Task details:
Write the listing out once more, identical to the original but without pictures.

Excerpted records:
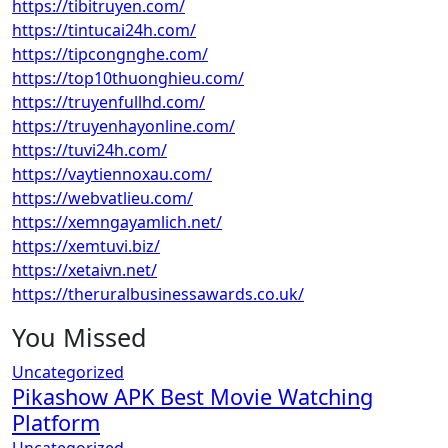
https://tibitruyen.com/
https://tintucai24h.com/
https://tipcongnghe.com/
https://top10thuonghieu.com/
https://truyenfullhd.com/
https://truyenhayonline.com/
https://tuvi24h.com/
https://vaytiennoxau.com/
https://webvatlieu.com/
https://xemngayamlich.net/
https://xemtuvi.biz/
https://xetaivn.net/
https://theruralbusinessawards.co.uk/
You Missed
Uncategorized
Pikashow APK Best Movie Watching
Platform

Solved exercise:
https://tibitruyen.com/
https://tintucai24h.com/
https://tipcongnghe.com/
https://top10thuonghieu.com/
https://truyenfullhd.com/
https://truyenhayonline.com/
https://tuvi24h.com/
https://vaytiennoxau.com/
https://webvatlieu.com/
https://xemngayamlich.net/
https://xemtuvi.biz/
https://xetaivn.net/
https://theruralbusinessawards.co.uk/
You Missed
Uncategorized
Pikashow APK Best Movie Watching
Platform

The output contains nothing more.